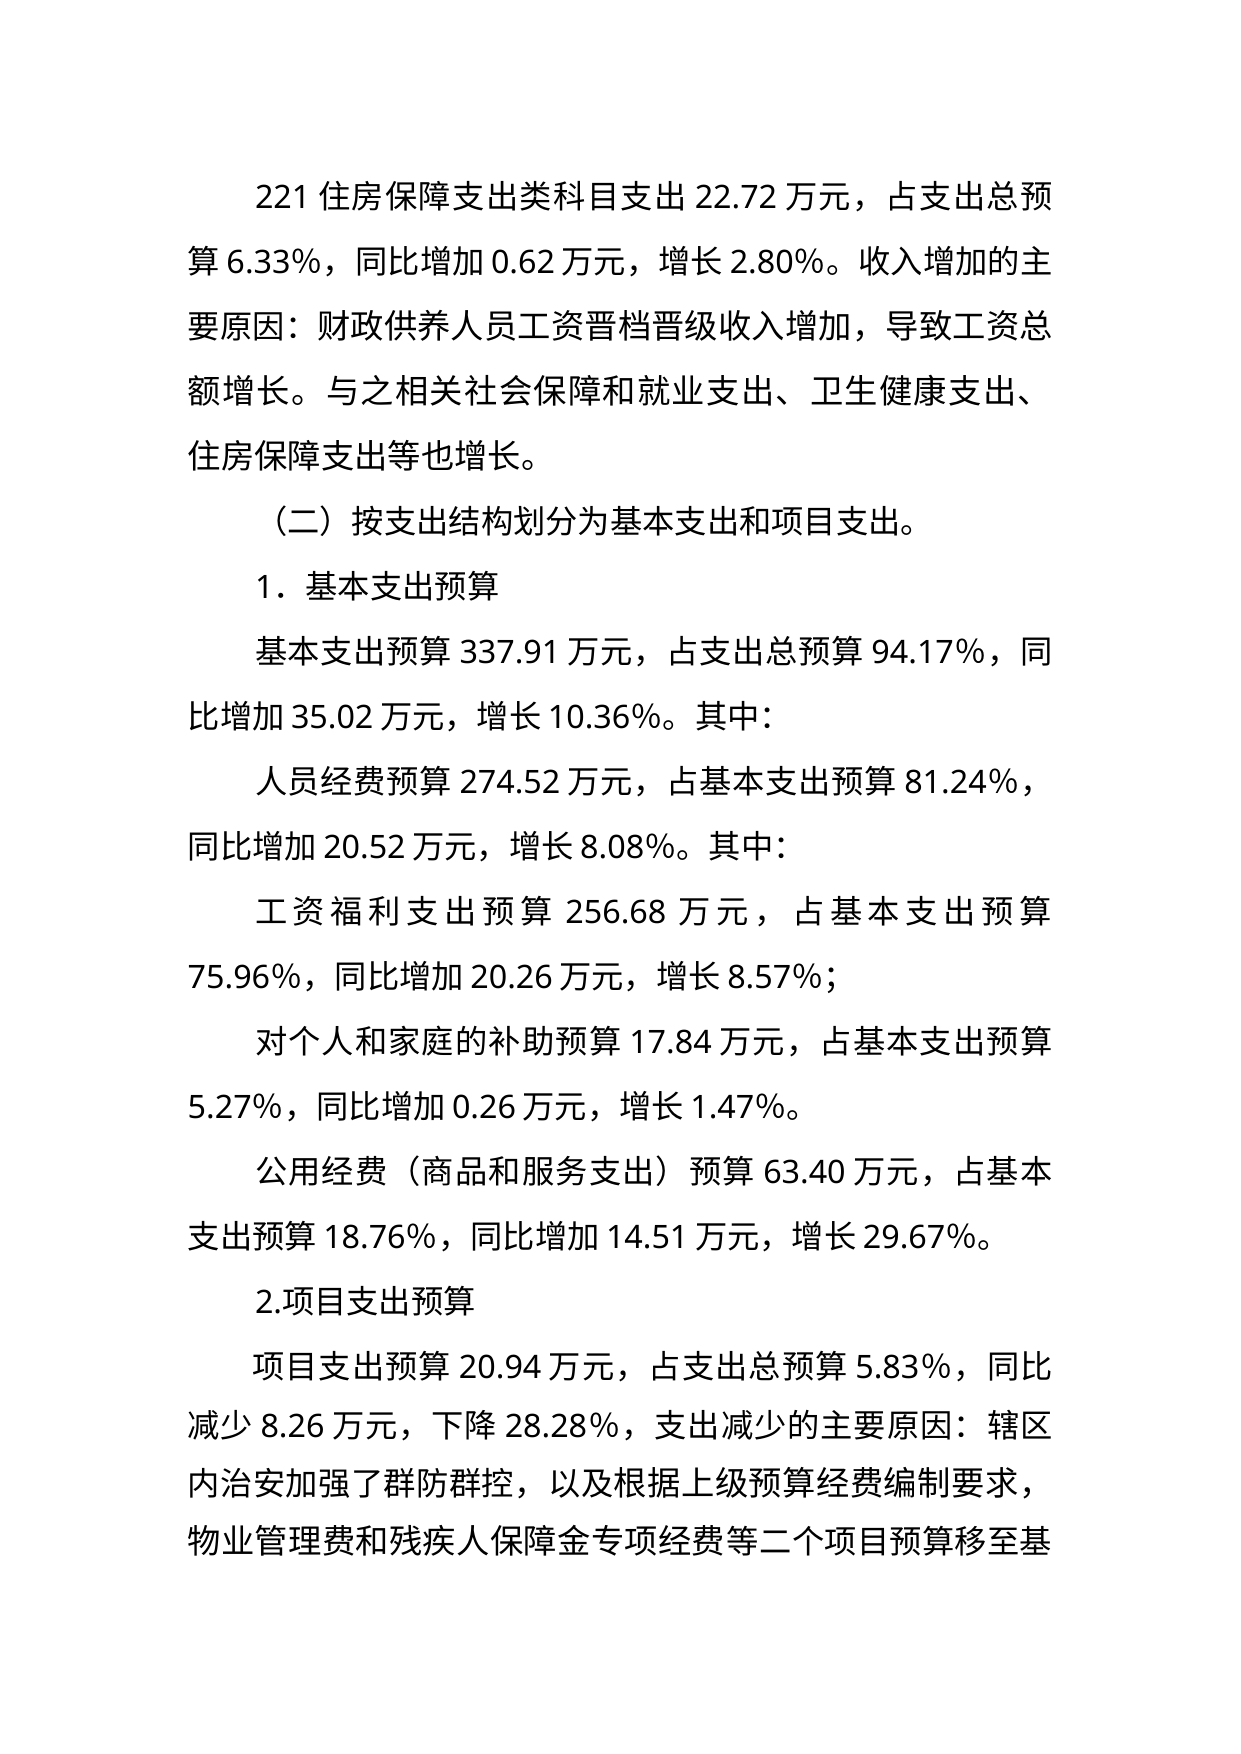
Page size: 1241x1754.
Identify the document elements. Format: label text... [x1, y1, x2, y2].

text 2.项目支出预算 [187, 1267, 1053, 1332]
text 对个人和家庭的补助预算17.84万元，占基本支出预算5.27％，同比增加0.26万元，增长1.47％。 [187, 1007, 1053, 1137]
text 人员经费预算274.52万元，占基本支出预算81.24％，同比增加20.52万元，增长8.08％。其中： [187, 747, 1053, 877]
text （二）按支出结构划分为基本支出和项目支出。 [187, 487, 1053, 552]
text 基本支出预算337.91万元，占支出总预算94.17％，同比增加35.02万元，增长10.36％。其中： [187, 617, 1053, 747]
text 221住房保障支出类科目支出22.72万元，占支出总预算6.33％，同比增加0.62万元，增长2.80％。收入增加的主要原因：财政供养人员工资晋档晋级收入增加，导致工资总额增长。与之相关社会保障和就业支出、卫生健康支出、住房保障支出等也增长。 [187, 162, 1053, 487]
text 1．基本支出预算 [187, 552, 1053, 617]
text 工资福利支出预算256.68万元，占基本支出预算75.96％，同比增加20.26万元，增长8.57％； [187, 877, 1053, 1007]
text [187, 1332, 1053, 1565]
text 公用经费（商品和服务支出）预算63.40万元，占基本支出预算18.76％，同比增加14.51万元，增长29.67％。 [187, 1137, 1053, 1267]
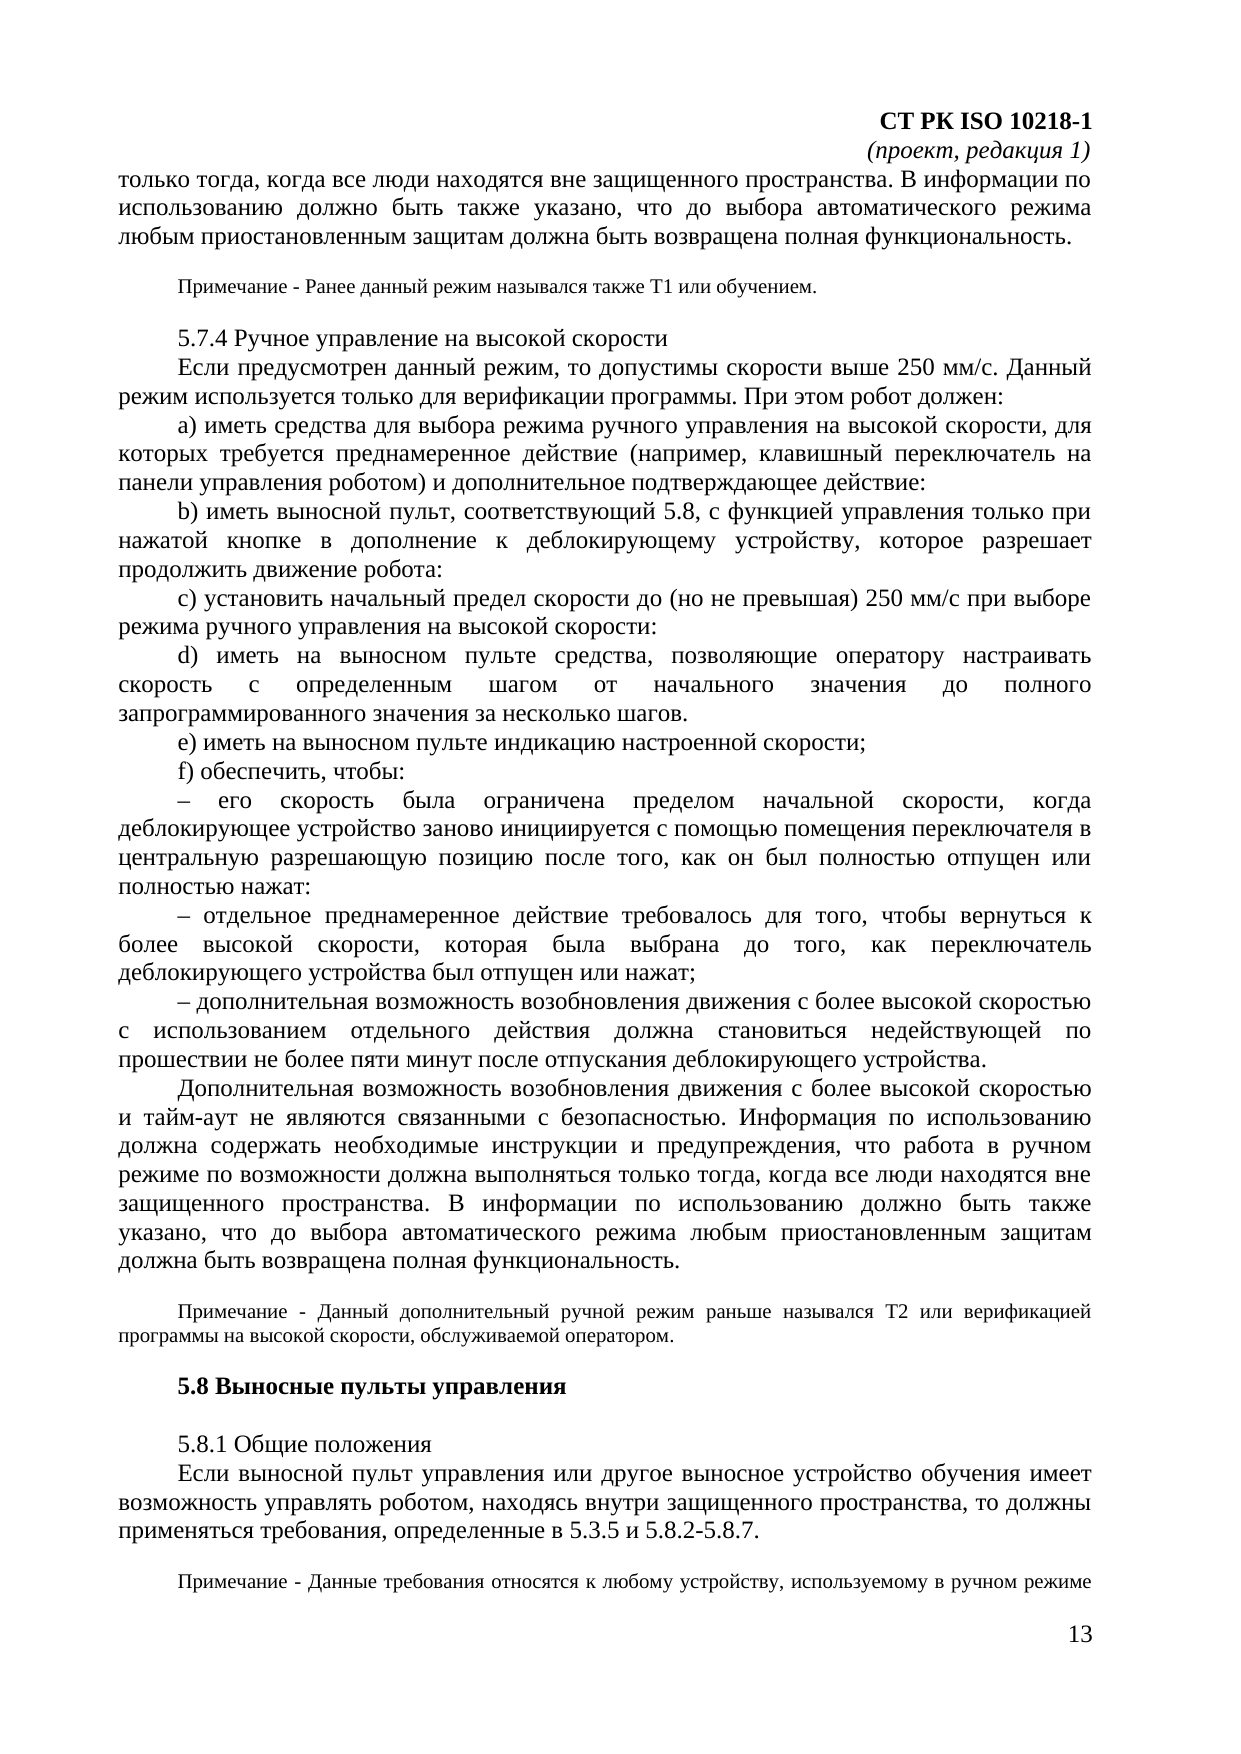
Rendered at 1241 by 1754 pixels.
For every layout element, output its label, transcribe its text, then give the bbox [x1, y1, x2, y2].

text e) иметь на выносном пульте индикацию настроенной скорости; [118, 727, 1092, 756]
text 5.8.1 Общие положения [118, 1429, 1092, 1458]
text а) иметь средства для выбора режима ручного управления на высокой скорости, для которых требуется преднамеренное действие (например, клавишный переключатель на панели управления роботом) и дополнительное подтверждающее действие: [118, 410, 1092, 496]
text – отдельное преднамеренное действие требовалось для того, чтобы вернуться к более высокой скорости, которая была выбрана до того, как переключатель деблокирующего устройства был отпущен или нажат; [118, 900, 1092, 986]
text 5.8 Выносные пульты управления [118, 1371, 1092, 1400]
text Если предусмотрен данный режим, то допустимы скорости выше 250 мм/с. Данный режим используется только для верификации программы. При этом робот должен: [118, 352, 1092, 409]
text 5.7.4 Ручное управление на высокой скорости [118, 323, 1092, 352]
text Если выносной пульт управления или другое выносное устройство обучения имеет возможность управлять роботом, находясь внутри защищенного пространства, то должны применяться требования, определенные в 5.3.5 и 5.8.2-5.8.7. [118, 1458, 1092, 1544]
text – дополнительная возможность возобновления движения с более высокой скоростью с использованием отдельного действия должна становиться недействующей по прошествии не более пяти минут после отпускания деблокирующего устройства. [118, 986, 1092, 1073]
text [118, 1569, 1092, 1593]
text Дополнительная возможность возобновления движения с более высокой скоростью и тайм-аут не являются связанными с безопасностью. Информация по использованию должна содержать необходимые инструкции и предупреждения, что работа в ручном режиме по возможности должна выполняться только тогда, когда все люди находятся вне защищенного пространства. В информации по использованию должно быть также указано, что до выбора автоматического режима любым приостановленным защитам должна быть возвращена полная функциональность. [118, 1073, 1092, 1274]
text c) установить начальный предел скорости до (но не превышая) 250 мм/с при выборе режима ручного управления на высокой скорости: [118, 583, 1092, 640]
text f) обеспечить, чтобы: [118, 756, 1092, 784]
text d) иметь на выносном пульте средства, позволяющие оператору настраивать скорость с определенным шагом от начального значения до полного запрограммированного значения за несколько шагов. [118, 640, 1092, 727]
text – его скорость была ограничена пределом начальной скорости, когда деблокирующее устройство заново инициируется с помощью помещения переключателя в центральную разрешающую позицию после того, как он был полностью отпущен или полностью нажат: [118, 785, 1092, 900]
text Примечание - Данный дополнительный ручной режим раньше назывался Т2 или верификацией программы на высокой скорости, обслуживаемой оператором. [118, 1298, 1092, 1347]
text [118, 164, 1092, 250]
text b) иметь выносной пульт, соответствующий 5.8, с функцией управления только при нажатой кнопке в дополнение к деблокирующему устройству, которое разрешает продолжить движение робота: [118, 496, 1092, 582]
text Примечание - Ранее данный режим назывался также Т1 или обучением. [118, 274, 1092, 298]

Work item:
Here the job is to output the lines from the top of the listing through the line holding "Rendered at 1241 by 1754 pixels.", word for word and without pictures.

Written solution:
Page size: 1241x1754.
Identify the document elements. Format: label text... [x1, y1, x2, y2].

text 2.项目支出预算 [187, 1267, 1053, 1332]
text 对个人和家庭的补助预算17.84万元，占基本支出预算5.27％，同比增加0.26万元，增长1.47％。 [187, 1007, 1053, 1137]
text 人员经费预算274.52万元，占基本支出预算81.24％，同比增加20.52万元，增长8.08％。其中： [187, 747, 1053, 877]
text （二）按支出结构划分为基本支出和项目支出。 [187, 487, 1053, 552]
text 基本支出预算337.91万元，占支出总预算94.17％，同比增加35.02万元，增长10.36％。其中： [187, 617, 1053, 747]
text 221住房保障支出类科目支出22.72万元，占支出总预算6.33％，同比增加0.62万元，增长2.80％。收入增加的主要原因：财政供养人员工资晋档晋级收入增加，导致工资总额增长。与之相关社会保障和就业支出、卫生健康支出、住房保障支出等也增长。 [187, 162, 1053, 487]
text 1．基本支出预算 [187, 552, 1053, 617]
text 工资福利支出预算256.68万元，占基本支出预算75.96％，同比增加20.26万元，增长8.57％； [187, 877, 1053, 1007]
text [187, 1332, 1053, 1565]
text 公用经费（商品和服务支出）预算63.40万元，占基本支出预算18.76％，同比增加14.51万元，增长29.67％。 [187, 1137, 1053, 1267]
Rendered at 1241 by 1754 pixels.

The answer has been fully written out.